Data in this exercise:
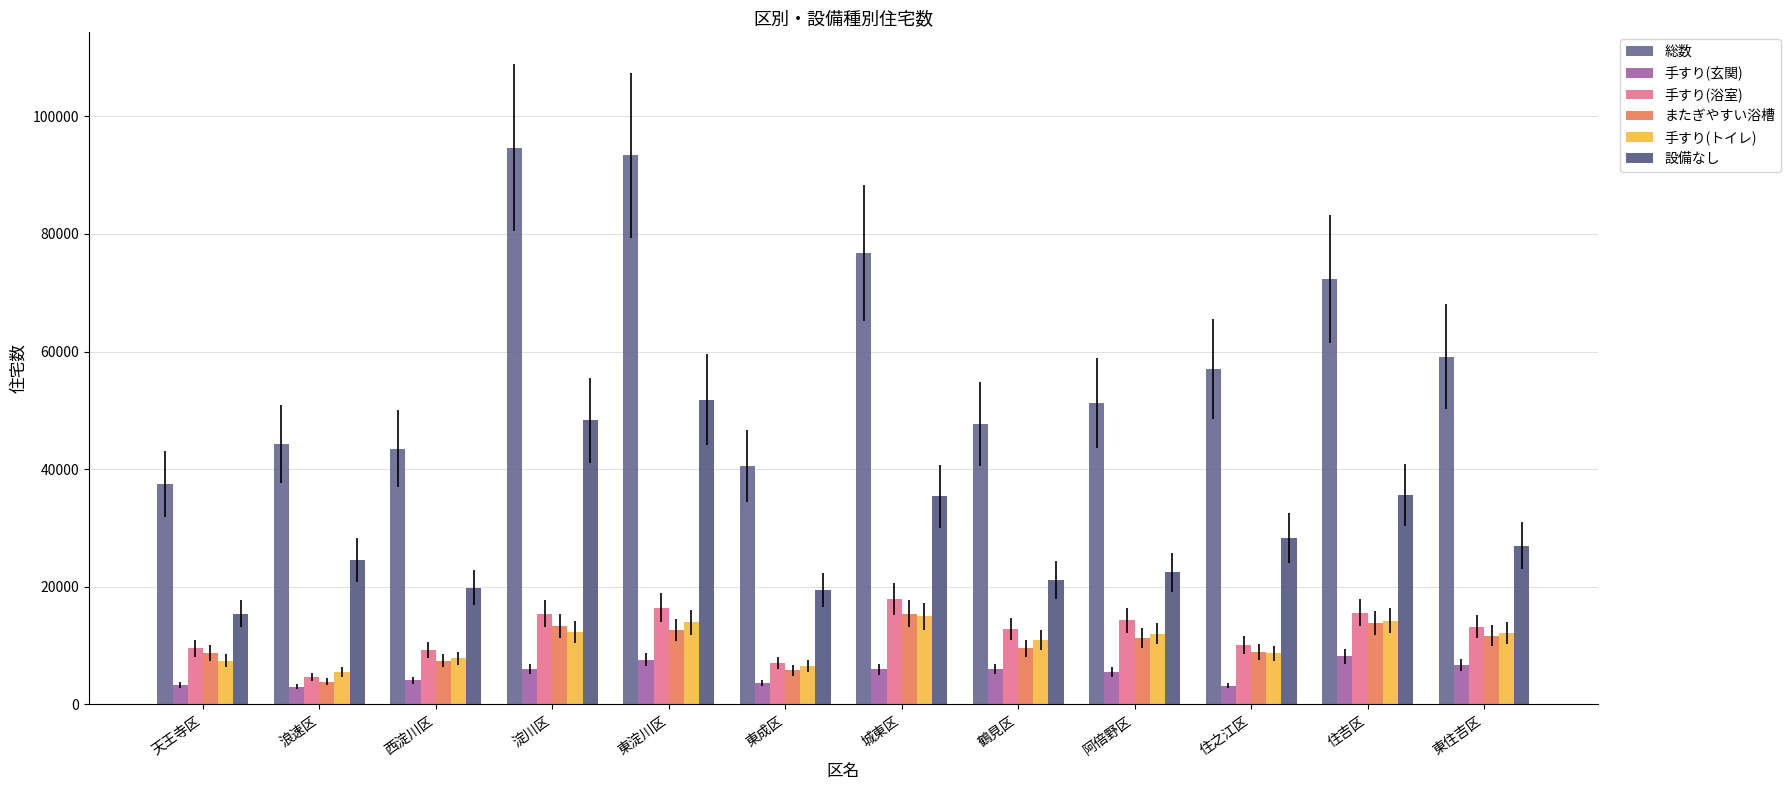

What is the total value across all series at 浪速区?

85960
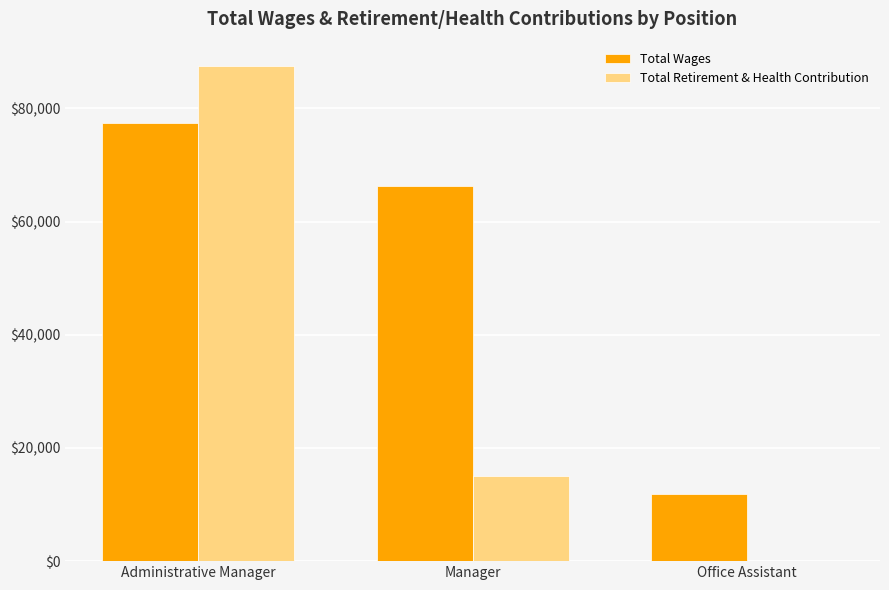

What is the total value across all series at Manager?

81506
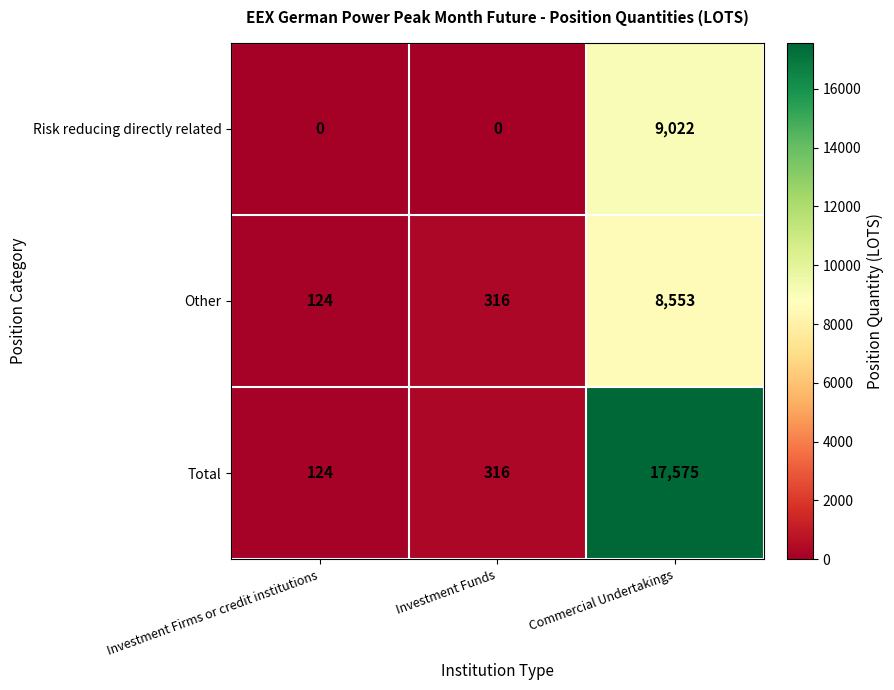

The value of Risk reducing directly related at Commercial Undertakings is 9022. True or false?

True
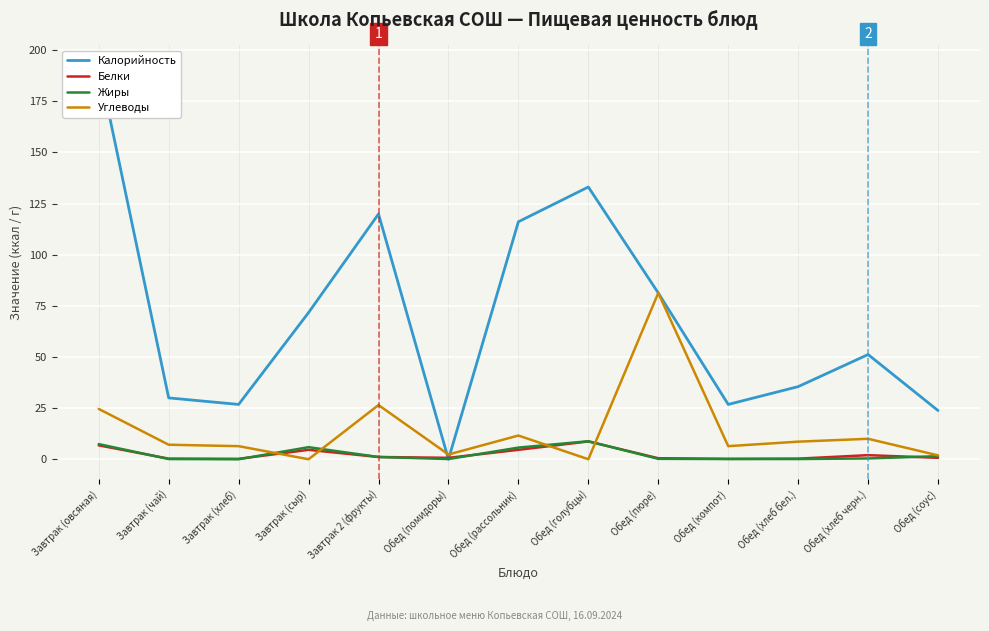

What is the total value across all series at Обед (рассольник)?

138.0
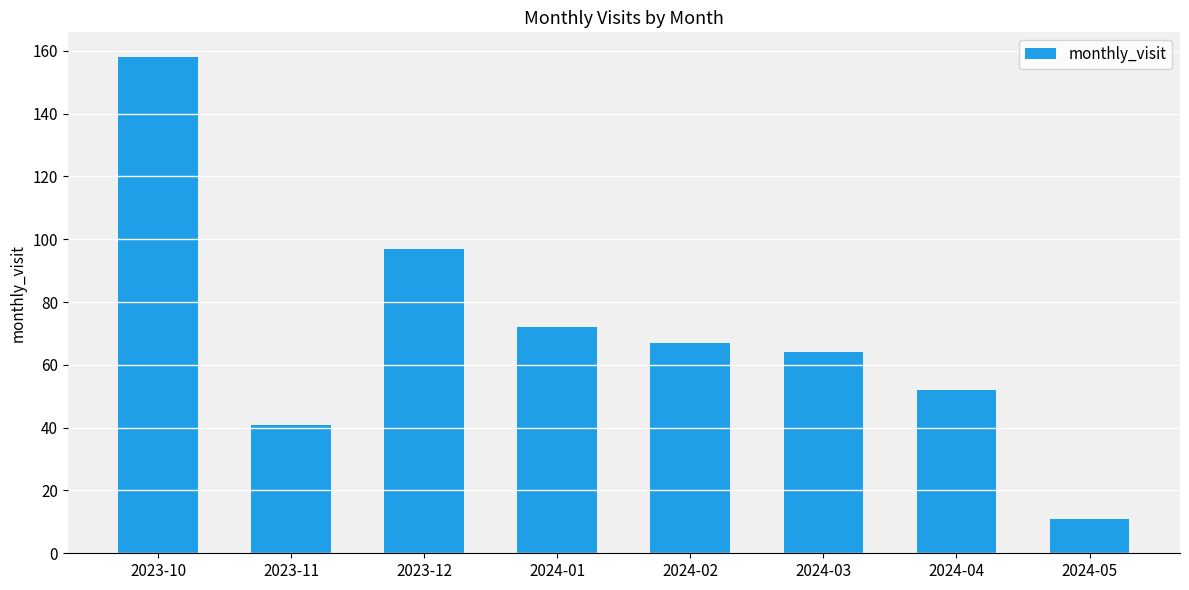

The value at 2023-12 is 160. True or false?

False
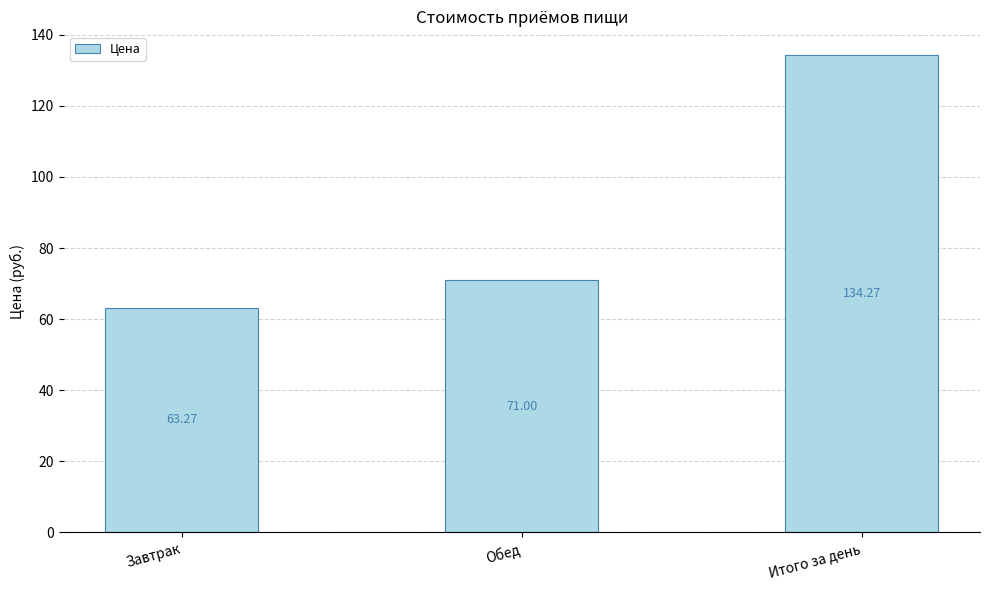

Which category has the highest value across all series?

Итого за день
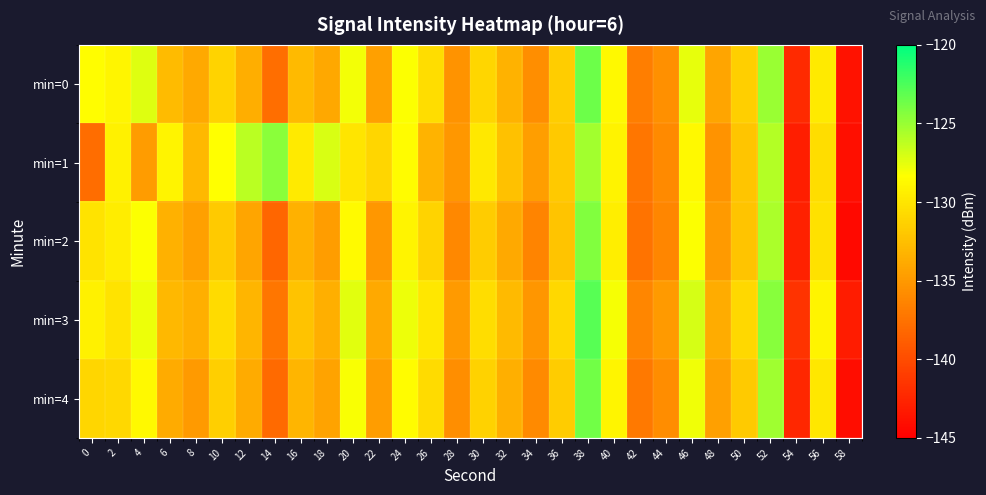

Which category has the highest value across all series?

38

What you will do:
Reproduce the text of all seven items above verbatim, leaving out the pictures.

Response to the exercise:
What is the total value across all series at 浪速区?

85960

What is the total value across all series at Manager?

81506

The value of Risk reducing directly related at Commercial Undertakings is 9022. True or false?

True

What is the total value across all series at Обед (рассольник)?

138.0

The value at 2023-12 is 160. True or false?

False

Which category has the highest value across all series?

Итого за день

Which category has the highest value across all series?

38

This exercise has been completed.